Le ragioni del "no" e il tempo del "sì"

Appartengo a una generazione orfana di “sì”. Il “no” mi è piovuto addosso in una stagione beffarda, lasciandomi poco spazio per pensarlo. In politica, il ventennio berlusconiano ha fatto a pezzi quel che restava del bene comune e ha tradito il grande sogno liberale di un Paese libero e giusto. Il mio “no”, quindi, è stato al pari di una risposta estetica, “corporale”. In economia, il ladrocinio della finanza globale nei confronti dei popoli del mondo e anche della middle class europea, mi ha portato a viaggiare verso le latitudini della “decrescita felice” e del consumo responsabile. Nella Chiesa, infine, il ventennio wojtyliano-ruiniano, mi ha lasciato la sensazione che una Chiesa chiusa, non aperta al mondo, vissuta come religione civile, la Chiesa della “legge” e dei valori non negoziabili, ebbene “quella” Chiesa non mi apparterrà mai.

Oggi è un tempo di passaggio.
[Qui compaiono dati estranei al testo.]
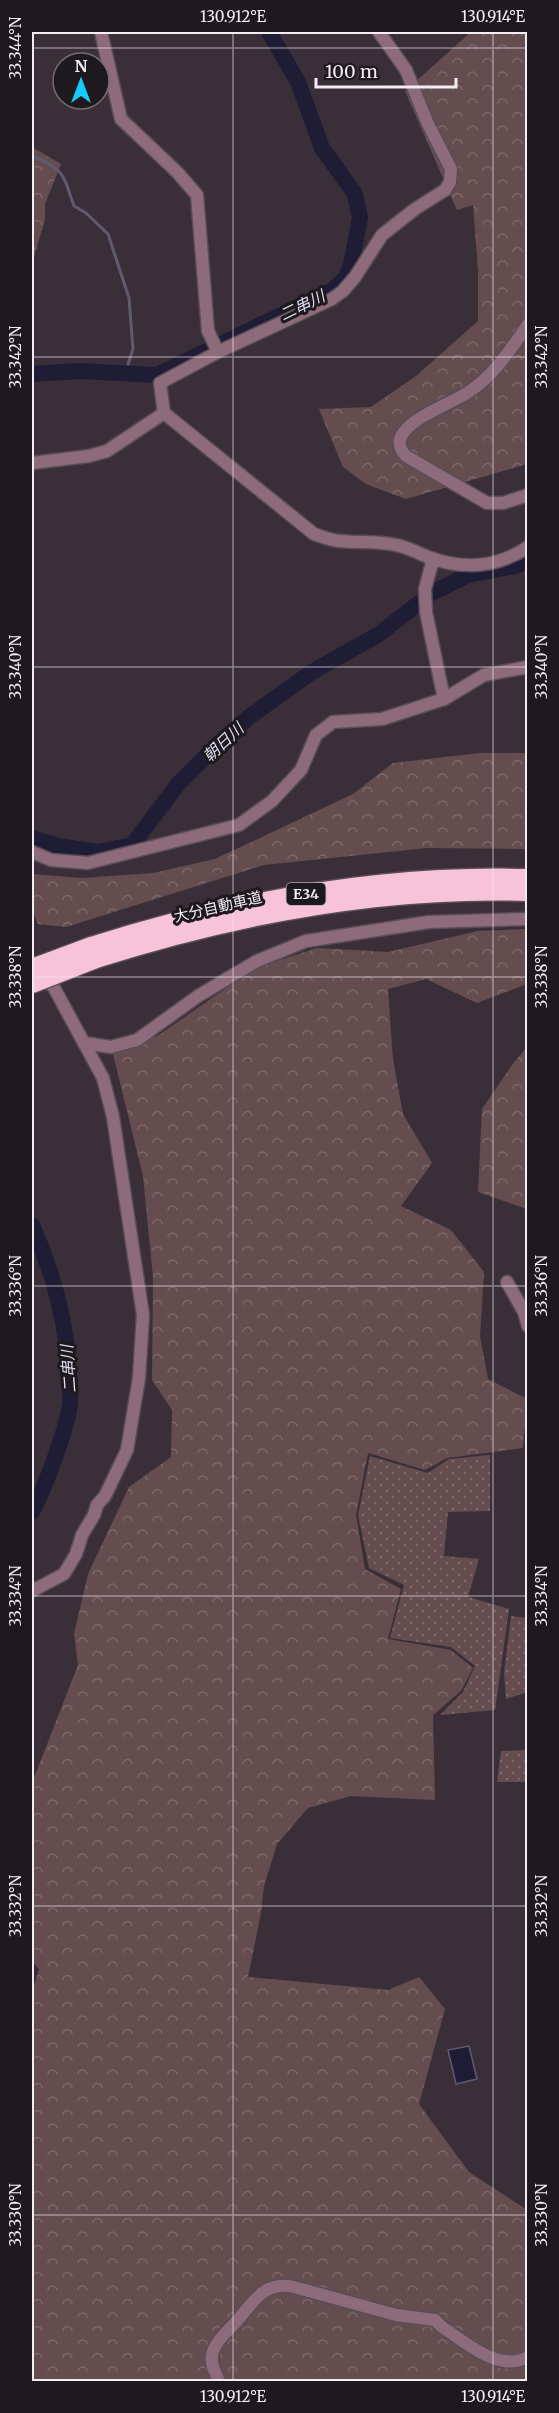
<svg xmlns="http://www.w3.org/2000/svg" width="559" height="2413" font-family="Merriweather,'Noto Sans JP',serif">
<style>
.green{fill:url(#green-dots)}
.forest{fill:url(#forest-crowns)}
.water{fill:#1f1c36;stroke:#5f5a6f;stroke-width:1.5}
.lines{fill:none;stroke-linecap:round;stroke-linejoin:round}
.stream{stroke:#5f5a6f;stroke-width:3}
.river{stroke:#1f1c36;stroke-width:16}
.minor-casing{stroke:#584d57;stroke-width:15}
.highway-casing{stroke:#584d57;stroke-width:21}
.minor{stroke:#8e6b7a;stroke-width:12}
.highway{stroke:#f8c3d9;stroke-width:18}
.highway-bridge-casing{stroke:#584d57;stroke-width:21;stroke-linecap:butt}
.highway-bridge{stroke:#f8c3d9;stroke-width:18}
.ticks{fill:none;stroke:#f4ecf3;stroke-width:1.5;stroke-opacity:0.45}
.labels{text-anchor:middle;stroke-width:6;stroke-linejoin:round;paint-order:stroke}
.shield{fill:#1e191d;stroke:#b4adb3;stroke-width:1.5}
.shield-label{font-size:14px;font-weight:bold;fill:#f4ecf3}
.street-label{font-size:15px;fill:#f4ecf3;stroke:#1e191d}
.water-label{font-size:16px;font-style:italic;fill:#dfdef6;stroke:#1e191d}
.neatline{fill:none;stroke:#f4ecf3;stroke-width:2}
.ticks-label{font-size:15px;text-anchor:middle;fill:#f4ecf3}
</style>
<defs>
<pattern id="green-dots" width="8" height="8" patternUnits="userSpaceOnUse" patternTransform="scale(1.5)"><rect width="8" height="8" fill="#654d4f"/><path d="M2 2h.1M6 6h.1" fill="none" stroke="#7c6769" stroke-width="1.8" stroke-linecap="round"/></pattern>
<pattern id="forest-crowns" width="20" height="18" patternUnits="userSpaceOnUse" patternTransform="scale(1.5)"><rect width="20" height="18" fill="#654d4f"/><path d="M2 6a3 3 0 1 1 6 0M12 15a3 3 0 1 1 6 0" fill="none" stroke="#7c6769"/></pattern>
</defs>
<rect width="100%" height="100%" fill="#3a2f39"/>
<!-- green -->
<g class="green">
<path d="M490,1455v56l-42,1 -4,44 35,3 -11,38 41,12 -14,101 -55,5 23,-23 12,-26 -24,-19 -61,-9 14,-53 -35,-17 -11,-53 12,-59 58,17 21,-14z"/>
<path d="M511,1616l16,2v74l-21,7 -2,-26z"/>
<path d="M527,1750v32h-30l4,-31z"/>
</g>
<!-- forest -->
<g class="forest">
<path d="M471,32h56v432l-121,35 -40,-15 -23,-17 -24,-58 52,-2 45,-31 62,-55v-50l-5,-66 -16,5 -52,-119z"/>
<path d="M32,147l29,17 -16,40v15l-13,45z"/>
<path d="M480,753h47v96l-100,-1 -163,17 -198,62 -28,-3 -6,-14v-36l50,4 71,-5 62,-14 138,-65 40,-31z"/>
<path d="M527,929v55l-50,19 -51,-24 -38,10 5,71 10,54 29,49 -31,43 50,24 33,42 -4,64 8,43 39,20 -4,49 -76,10 -22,12 -57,-17 -12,62 9,54 36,20 -13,50 63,11 22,18 -12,23 -28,24 2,85 -84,-4 -43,12 -31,36 -13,42 -3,27 -13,64 140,13 31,-13 26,32 -26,95 50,68 58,38v171h-495v-389l7,-23 -7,-8v-178l46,-118 -4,-31 14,-60 41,-87 42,-30 1,-47 -20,-30 1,-103 -10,-101 -30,-122 46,-19 96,-67 62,-20 71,4 90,-21z"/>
<path d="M527,1047v162l-49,-17 4,-83 30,-44z"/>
</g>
<!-- water -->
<path class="water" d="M469,2046l8,33 -21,5 -8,-34z"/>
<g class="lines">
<!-- stream -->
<path class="stream" d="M32,156c32,13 31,18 42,50l12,7 22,21 21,64 4,51 -8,25"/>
<!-- river -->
<g class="river">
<path d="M32,374l47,-3 78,4 176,-85 13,-13 5,-12 9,-47 -5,-24 -33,-46 -24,-66 -29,-50"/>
<path d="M432,593l36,-18 47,-9 13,-5"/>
<path d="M32,838l26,8 40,6 34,-7 47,-62 40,-40 30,-26 63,-45 67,-38 40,-31"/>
<path d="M32,1225c22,49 35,97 37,151 1,9 2,19 1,28 -3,25 -26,86 -38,108"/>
</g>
<defs>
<g id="minor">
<path d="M101,32l20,87 56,53 20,23 11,136 10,21"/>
<path d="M379,32l27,38 22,54 23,45 -1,13 -5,8 -30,19 -33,26 -27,42 -12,14 -11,8 -114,53 -58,31 4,30 150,121c9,3 18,7 27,7 19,2 37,0 55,4 12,2 23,9 35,13 33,12 67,9 97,-11"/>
<path d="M528,324c-17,25 -35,53 -61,69 -18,11 -51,23 -63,39 -7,8 -5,17 2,24l81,47h16l25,-8"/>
<path d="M32,463l57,-7 18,-5 57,-38"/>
<path d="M433,559l-8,30 1,23 18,87"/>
<path d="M32,852l19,8 37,3 151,-38 33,-24 29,-31 15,-35 17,-13 49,-3 62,-20 40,-24 44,-8"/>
<path d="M42,977l4,6 6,1 32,59 27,4 26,-7 61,-44 59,-35 49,-20 123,-19 99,-3"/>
<path d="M507,1282l17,30 4,14"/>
<path d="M32,1591l32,-17 12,-20 6,-19 12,-20 3,-10 8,-9 22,-46 12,-72 4,-63 -30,-198 -10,-39 -19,-35"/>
<path d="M219,2382c-3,-10 -9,-17 -7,-27 3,-14 16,-24 25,-34 16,-19 28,-41 57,-34l102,28 39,5 7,7c24,15 56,46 86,30"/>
</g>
<g id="highway">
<path d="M91,946c141,-45 288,-72 437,-68"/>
<path d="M96,959c139,-44 285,-72 432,-67"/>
</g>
</defs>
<!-- minor casing -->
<use href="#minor" class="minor-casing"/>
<!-- highway casing -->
<use href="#highway" class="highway-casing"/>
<!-- minor -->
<use href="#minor" class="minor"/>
<!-- highway -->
<use href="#highway" class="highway"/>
<defs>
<g id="highway-bridge">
<path d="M32,968l59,-22"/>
<path d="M32,984l64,-25"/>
</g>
</defs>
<!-- highway-bridge casing -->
<use href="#highway-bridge" class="highway-bridge-casing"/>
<!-- highway-bridge -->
<use href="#highway-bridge" class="highway-bridge"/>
</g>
<!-- ticks -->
<path class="ticks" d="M233,32v2350M493,32v2350M32,48h496M32,357h496M32,667h496M32,977h496M32,1286h496M32,1596h496M32,1906h496M32,2215h496"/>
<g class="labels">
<!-- shield labels -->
<rect class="shield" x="286.5" y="883" width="39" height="22" rx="4.5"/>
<g class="shield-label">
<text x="306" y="899">E34</text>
</g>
<!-- street labels -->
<g class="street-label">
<text transform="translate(218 907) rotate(-13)" y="5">大分自動車道</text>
</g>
<!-- water labels -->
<g class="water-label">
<text transform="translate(302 305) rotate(-26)" y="6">二串川</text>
<text transform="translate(223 742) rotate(-43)" y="6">朝日川</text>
<text transform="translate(68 1369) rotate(-94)" y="6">二串川</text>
</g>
</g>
<!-- border -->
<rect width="559" height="2413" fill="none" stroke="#1e191d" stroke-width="66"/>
<!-- north arrow -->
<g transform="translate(81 81)"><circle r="28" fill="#1e191d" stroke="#746d73" stroke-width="1.5"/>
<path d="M0-4.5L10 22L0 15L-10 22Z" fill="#14cafb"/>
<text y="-9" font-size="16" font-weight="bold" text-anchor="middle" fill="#f4ecf3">N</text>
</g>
<!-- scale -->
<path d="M316 78v9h140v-9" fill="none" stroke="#f4ecf3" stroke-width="3"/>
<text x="325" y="78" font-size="18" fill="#f4ecf3" stroke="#1e191d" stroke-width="4.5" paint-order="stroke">100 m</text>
<rect x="33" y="33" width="493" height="2347" class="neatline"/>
<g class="ticks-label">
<text x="233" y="22">130.912°E</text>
<text x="493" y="22">130.914°E</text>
<text transform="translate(16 48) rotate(-90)" y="5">33.344°N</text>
<text transform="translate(16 357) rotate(-90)" y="5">33.342°N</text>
<text transform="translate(542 357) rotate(-90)" y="5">33.342°N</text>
<text transform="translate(16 667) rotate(-90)" y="5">33.340°N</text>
<text transform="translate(542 667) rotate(-90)" y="5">33.340°N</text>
<text transform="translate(16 977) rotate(-90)" y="5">33.338°N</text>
<text transform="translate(542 977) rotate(-90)" y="5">33.338°N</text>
<text transform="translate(16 1286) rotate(-90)" y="5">33.336°N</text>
<text transform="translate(542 1286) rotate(-90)" y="5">33.336°N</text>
<text transform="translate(16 1596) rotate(-90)" y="5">33.334°N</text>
<text transform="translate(542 1596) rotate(-90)" y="5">33.334°N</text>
<text transform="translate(16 1906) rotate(-90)" y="5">33.332°N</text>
<text transform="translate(542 1906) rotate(-90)" y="5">33.332°N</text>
<text transform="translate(16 2215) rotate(-90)" y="5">33.330°N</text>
<text transform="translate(542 2215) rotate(-90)" y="5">33.330°N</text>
<text x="233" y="2402">130.912°E</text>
<text x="493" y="2402">130.914°E</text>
</g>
</svg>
Ne sento l’odore solcando le vie delle nostre città o semplicemente vivendo il quotidiano delle nostre vite. Alla frammentazione, sembra aver preso posto la battaglia. Alle fragilità, anche esistenziali, il contarsi in rete.
Ai miei “no” appassionati e contrariati di allora, si oppone il nuovo di una crisi di sistema, sociale e relazionale insieme, che disegna sulla terra, e perfino nel cielo – per chi ci crede – nuove rotte di umanesimo possibile.

Alle ragioni del “no” oppongo oggi il tempo del “sì”.
In politica, con una ventata di riformismo laico. Pratico, non idealista. Dico sì alle riforme possibili, e a una tracciabilità della responsabilità nella res publica che sia individuale e lasci segni di cittadinanza condivisa. Ai populismi, ai razzisti di ogni dove, alla democrazia via web, agli utopisti delle rivoluzioni non tanto incompiute ma nemmeno iniziate, faccio presente il mio “sì”. Tollerante, rispettoso.
In economia, dove liberismo e monetarismo senza scrupoli capiranno che è arrivato il loro capolinea. Alla dittatura del pareggio di bilancio pubblico, contrappongo il mio sì verso un post-keynesianesimo dove benessere, welfare e ricchezza vadano di pari passo.
Nella Chiesa, infine, dico “sì” alla buona notizia raccontata da papa Francesco. Alla Chiesa in dialogo con il mondo, ospedale da campo per l’umanità ferita e impoverita.

Un tempo per il “sì” e per i tanti “sì” della vita. Per sperare in un Paese migliore e in una Chiesa più bella. E per tentare di vivere il “quanto basta”, con i talenti che ognuno ha.
Un tempo che lascerà tempo opportuno per guardare alle ragioni del “no” con benevolenza e coscienza. E tradurle, queste sante benedette ragioni del “no”, in pratiche di bene comune.

Un tempo per il “sì” individuale ancor prima che politico. Di buon senso e buona speranza. 
Utile (anche) al buon governo di domani.